Выбрать главу

Он открыл дверцу и выбрался из машины на стоянку, выложенную крупным гравием. Гравий хрустнул под ногами, и звук словно послужил толчком, чтобы наконец узнать это место. То-то оно показалось ему знакомым, только он не сознавал почему, а вот теперь понял. Он застыл, как вкопанный, почти оцепенев от свалившегося на него откровения, вглядываясь в призрачную листву огромных вязов, высящихся по обе стороны павильона. Его глаза различили рисунок холмов над павильоном — он узнал эти очертания, а затем напряг слух и уловил бормотанье бегущей воды: неподалеку на склоне бил родник, и вода стекала по деревянному лотку к придорожным поилкам. Только поилки уже развалились, как и лоток, — за ними перестали следить с тех пор, как на смену конным экипажам окончательно пришли автомобили…

Отвернувшись, он бессильно опустился на подножку, опоясывающую бока модели «Т». Глаза не могли обмануть его, уши не могли предать.

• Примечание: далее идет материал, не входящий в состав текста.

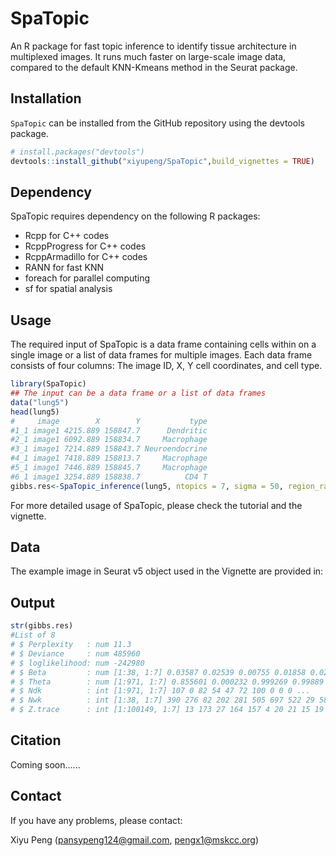 SpaTopic
=======

An R package for fast topic inference to identify tissue architecture in multiplexed images.
It runs much faster on large-scale image data, compared to the default KNN-Kmeans method in the Seurat package.


## Installation

`SpaTopic` can be installed from the GitHub repository using the devtools package.

``` r
# install.packages("devtools")
devtools::install_github("xiyupeng/SpaTopic",build_vignettes = TRUE)
```

## Dependency

SpaTopic requires dependency on the following R packages:

- Rcpp  for C++ codes
- RcppProgress for C++ codes
- RcppArmadillo for C++ codes
- RANN for fast KNN 
- foreach  for parallel computing
- sf for spatial analysis

## Usage

The required input of SpaTopic is a data frame containing cells within on a single image or a list of data frames for multiple images. Each data frame consists of four columns: The image ID, X, Y cell coordinates, and cell type. 

``` r
library(SpaTopic)
## The input can be a data frame or a list of data frames
data("lung5")
head(lung5)
#     image        X        Y           type
#1_1 image1 4215.889 158847.7      Dendritic
#2_1 image1 6092.889 158834.7     Macrophage
#3_1 image1 7214.889 158843.7 Neuroendocrine
#4_1 image1 7418.889 158813.7     Macrophage
#5_1 image1 7446.889 158845.7     Macrophage
#6_1 image1 3254.889 158838.7          CD4 T
gibbs.res<-SpaTopic_inference(lung5, ntopics = 7, sigma = 50, region_radius = 400)
```

For more detailed usage of SpaTopic,
please check the tutorial and the vignette.

## Data

The example image in Seurat v5 object used in the Vignette are provided in: 

## Output

``` r
str(gibbs.res)
#List of 8
# $ Perplexity   : num 11.3
# $ Deviance     : num 485960
# $ loglikelihood: num -242980
# $ Beta         : num [1:38, 1:7] 0.03587 0.02539 0.00755 0.01858 0.02585 ...
# $ Theta        : num [1:971, 1:7] 0.855601 0.000232 0.999269 0.99889 0.998725 ...
# $ Ndk          : int [1:971, 1:7] 107 0 82 54 47 72 100 0 0 0 ...
# $ Nwk          : int [1:38, 1:7] 390 276 82 202 281 505 697 522 29 58 ...
# $ Z.trace      : int [1:100149, 1:7] 13 173 27 164 157 4 20 21 15 19 ...
```

## Citation

Coming soon......

## Contact

If you have any problems, please contact:

Xiyu Peng (pansypeng124@gmail.com, pengx1@mskcc.org)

В былые времена он слишком часто слышал характерное бормотанье бегущей по лотку воды, чтобы спутать этот звук с каким-либо другим. И контуры вязов, и очертания холмов, и автостоянка, и гирлянда лампочек на фасаде — все это вместе взятое могло значить только одно: каким-то образом он вернулся (или его вернули) к Большому Весеннему Павильону. «Но это же, — сказал он себе, — происходило более пятидесяти лет назад, когда я был молод и беззаботен, когда у старины Верджа был его «Максвелл», а у меня модель «Т»…

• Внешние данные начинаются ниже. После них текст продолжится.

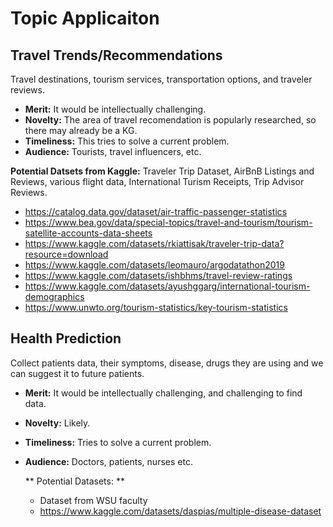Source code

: # Topic Applicaiton
## Travel Trends/Recommendations
  
  Travel destinations, tourism services, transportation options, and traveler reviews.
  
  - **Merit:** It would be intellectually challenging.
  - **Novelty:** The area of travel recomendation is popularly researched, so there may already be a KG.
  - **Timeliness:** This tries to solve a current problem.
  - **Audience:** Tourists, travel influencers, etc.

  **Potential Datsets from Kaggle:** Traveler Trip Dataset, AirBnB Listings and Reviews, various flight data, International Turism Receipts, Trip Advisor Reviews. 
  - https://catalog.data.gov/dataset/air-traffic-passenger-statistics
  - https://www.bea.gov/data/special-topics/travel-and-tourism/tourism-satellite-accounts-data-sheets
  - https://www.kaggle.com/datasets/rkiattisak/traveler-trip-data?resource=download
  - https://www.kaggle.com/datasets/leomauro/argodatathon2019
  - https://www.kaggle.com/datasets/ishbhms/travel-review-ratings
  - https://www.kaggle.com/datasets/ayushggarg/international-tourism-demographics
  - https://www.unwto.org/tourism-statistics/key-tourism-statistics
  
## Health Prediction

  Collect patients data, their symptoms, disease, drugs they are using and we can suggest it to future patients.
  - **Merit:** It would be intellectually challenging, and challenging to find data.
  - **Novelty:** Likely.
  - **Timeliness:** Tries to solve a current problem.
  - **Audience:** Doctors, patients, nurses etc.

    ** Potential Datasets: **
    - Dataset from WSU faculty
    - https://www.kaggle.com/datasets/daspias/multiple-disease-dataset
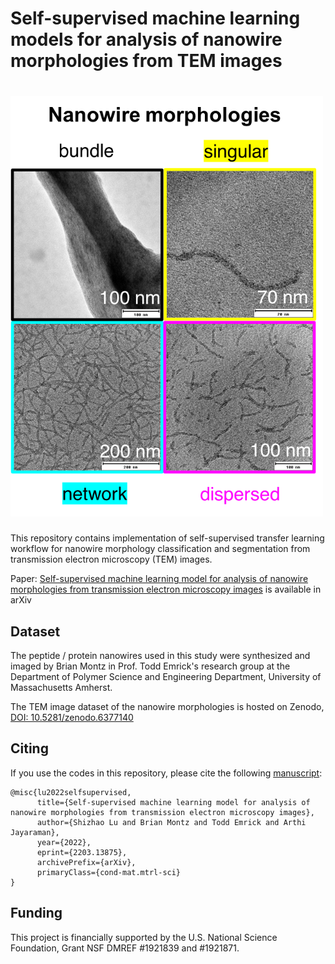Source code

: # Self-supervised machine learning models for analysis of nanowire morphologies from TEM images

# <img src="./github header image.png" width="500" height="673" class="center">

This repository contains implementation of self-supervised transfer learning workflow for nanowire morphology classification and segmentation from transmission electron microscopy (TEM) images.

Paper: [Self-supervised machine learning model for analysis of nanowire morphologies from transmission electron microscopy images](https://arxiv.org/abs/2203.13875) is available in arXiv
## Dataset
The peptide / protein nanowires used in this study were synthesized and imaged by Brian Montz in Prof. Todd Emrick's research group at the Department of Polymer Science and Engineering Department, University of Massachusetts Amherst. 

The TEM image dataset of the nanowire morphologies is hosted on Zenodo, [DOI: 10.5281/zenodo.6377140](https://zenodo.org/record/6377140)
## Citing
If you use the codes in this repository, please cite the following [manuscript](https://arxiv.org/abs/2203.13875):
```
@misc{lu2022selfsupervised,
      title={Self-supervised machine learning model for analysis of nanowire morphologies from transmission electron microscopy images}, 
      author={Shizhao Lu and Brian Montz and Todd Emrick and Arthi Jayaraman},
      year={2022},
      eprint={2203.13875},
      archivePrefix={arXiv},
      primaryClass={cond-mat.mtrl-sci}
}
```
## Funding
This project is financially supported by the U.S. National Science Foundation, Grant NSF DMREF #1921839 and #1921871.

Неожиданно для себя он разволновался, и волнение захватило его безраздельно, пересилив удивление и чувство невозможности происходящего. Само по себе волнение было так же загадочно, как этот павильон и то, что он опять очутился здесь. Он встал и пересек автостоянку, гравий хрустел, скользил и перекатывался под ногами. А тело было наполнено необыкновенной, юношеской легкостью. Музыка плыла навстречу, обволакивала и звала — не та музыка, что нравится подросткам в нынешние времена, не грохот, усиленный электронными приспособлениями, не скрежет без всякого подобия ритма, от которого у нормальных людей сводит зубы, а у придурков стекленеют глаза. Нет, настоящая музыка, под которую хочется танцевать, мелодичная и даже прилипчивая — сегодня никто и не помнит, что это такое. Звонко и сладостно пел саксофон — а ведь, сказал он себе, сакс сегодня почти совершенно забыт.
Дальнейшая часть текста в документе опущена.